WHAT IS REQUIRED: Count the lines in the items below that contain the string "closest", treating uppercase and lowercase letters as different. Reply with the number alone.

(EXTRACTED MATERIAL)

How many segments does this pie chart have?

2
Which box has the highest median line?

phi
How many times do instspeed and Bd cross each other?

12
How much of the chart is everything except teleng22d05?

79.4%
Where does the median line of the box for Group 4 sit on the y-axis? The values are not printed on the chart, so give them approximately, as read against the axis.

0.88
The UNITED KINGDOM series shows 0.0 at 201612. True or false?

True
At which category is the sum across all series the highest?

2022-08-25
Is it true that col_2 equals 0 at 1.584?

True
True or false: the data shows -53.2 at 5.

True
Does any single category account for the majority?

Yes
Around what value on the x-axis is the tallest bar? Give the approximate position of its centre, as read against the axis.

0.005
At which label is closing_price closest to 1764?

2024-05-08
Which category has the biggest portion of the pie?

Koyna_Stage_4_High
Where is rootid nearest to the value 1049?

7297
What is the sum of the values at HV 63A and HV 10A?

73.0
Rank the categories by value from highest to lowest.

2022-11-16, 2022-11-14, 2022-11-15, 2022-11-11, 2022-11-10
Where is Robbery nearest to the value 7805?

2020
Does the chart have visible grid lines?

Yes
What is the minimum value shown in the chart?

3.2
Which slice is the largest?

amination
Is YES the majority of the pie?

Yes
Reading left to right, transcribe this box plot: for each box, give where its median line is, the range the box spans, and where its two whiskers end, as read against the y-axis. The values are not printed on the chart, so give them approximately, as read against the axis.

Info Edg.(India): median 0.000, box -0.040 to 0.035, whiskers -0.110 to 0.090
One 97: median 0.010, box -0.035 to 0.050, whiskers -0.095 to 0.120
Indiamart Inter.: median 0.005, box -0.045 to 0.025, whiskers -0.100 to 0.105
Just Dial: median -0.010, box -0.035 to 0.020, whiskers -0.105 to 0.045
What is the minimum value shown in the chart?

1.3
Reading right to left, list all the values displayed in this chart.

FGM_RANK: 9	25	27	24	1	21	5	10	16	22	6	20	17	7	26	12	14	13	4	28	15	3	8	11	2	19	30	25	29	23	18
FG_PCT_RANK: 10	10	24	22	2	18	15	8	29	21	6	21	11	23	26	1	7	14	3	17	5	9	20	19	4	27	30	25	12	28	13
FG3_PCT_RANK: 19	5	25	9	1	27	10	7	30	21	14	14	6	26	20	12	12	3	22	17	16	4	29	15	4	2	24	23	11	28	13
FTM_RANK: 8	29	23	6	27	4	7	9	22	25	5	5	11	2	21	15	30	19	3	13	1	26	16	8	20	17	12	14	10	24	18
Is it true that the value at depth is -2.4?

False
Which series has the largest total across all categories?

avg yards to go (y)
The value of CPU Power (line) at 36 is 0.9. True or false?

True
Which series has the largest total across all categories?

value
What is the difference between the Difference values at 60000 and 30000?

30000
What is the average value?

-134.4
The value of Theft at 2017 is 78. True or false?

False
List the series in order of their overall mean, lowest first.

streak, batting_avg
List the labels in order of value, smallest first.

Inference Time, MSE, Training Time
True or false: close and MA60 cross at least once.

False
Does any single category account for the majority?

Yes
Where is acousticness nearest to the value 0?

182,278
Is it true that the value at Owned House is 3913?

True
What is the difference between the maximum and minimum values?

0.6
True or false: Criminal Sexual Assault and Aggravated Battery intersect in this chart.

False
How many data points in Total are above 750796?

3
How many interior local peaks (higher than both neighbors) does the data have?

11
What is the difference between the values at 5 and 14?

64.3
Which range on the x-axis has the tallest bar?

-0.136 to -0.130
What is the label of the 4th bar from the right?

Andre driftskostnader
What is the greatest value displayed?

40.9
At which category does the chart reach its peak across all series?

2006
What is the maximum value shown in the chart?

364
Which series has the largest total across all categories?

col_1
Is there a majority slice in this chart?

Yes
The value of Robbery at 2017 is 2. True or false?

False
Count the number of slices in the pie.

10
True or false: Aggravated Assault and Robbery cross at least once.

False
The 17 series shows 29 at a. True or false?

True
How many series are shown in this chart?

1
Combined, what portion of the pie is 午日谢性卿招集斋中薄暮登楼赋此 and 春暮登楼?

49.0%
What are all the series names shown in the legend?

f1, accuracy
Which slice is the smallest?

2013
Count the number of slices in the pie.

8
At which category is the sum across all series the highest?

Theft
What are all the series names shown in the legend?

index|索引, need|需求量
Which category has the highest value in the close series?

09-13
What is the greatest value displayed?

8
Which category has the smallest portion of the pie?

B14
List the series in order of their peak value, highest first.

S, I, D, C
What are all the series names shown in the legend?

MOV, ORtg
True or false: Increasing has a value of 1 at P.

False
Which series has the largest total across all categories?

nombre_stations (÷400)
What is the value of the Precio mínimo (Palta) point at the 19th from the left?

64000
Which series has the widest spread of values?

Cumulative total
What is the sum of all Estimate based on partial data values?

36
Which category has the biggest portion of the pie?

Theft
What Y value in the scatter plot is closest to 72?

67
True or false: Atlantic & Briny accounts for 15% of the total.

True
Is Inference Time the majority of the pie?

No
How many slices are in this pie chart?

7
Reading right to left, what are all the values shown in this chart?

(End EXTRACTED MATERIAL)

RESULT BELOW: 2